EXERCISE MATERIAL »
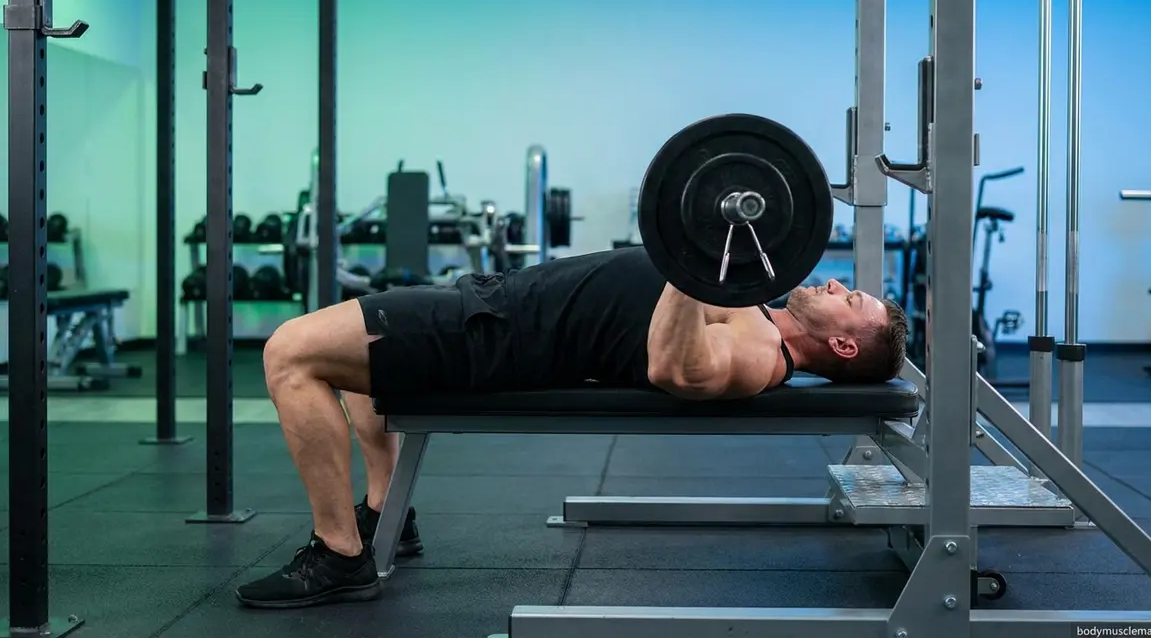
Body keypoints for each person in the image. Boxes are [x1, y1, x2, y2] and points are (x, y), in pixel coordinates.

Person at [235, 246, 908, 609]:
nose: (832, 286)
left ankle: (340, 554)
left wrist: (687, 260)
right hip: (499, 304)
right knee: (349, 356)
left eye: (850, 301)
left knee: (290, 352)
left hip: (496, 336)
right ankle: (386, 510)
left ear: (845, 347)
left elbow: (681, 371)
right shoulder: (754, 309)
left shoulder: (764, 356)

TASK BRIEF »
Please give the number of lines in the listing that include "left", with nothing else.

ANSWER »
8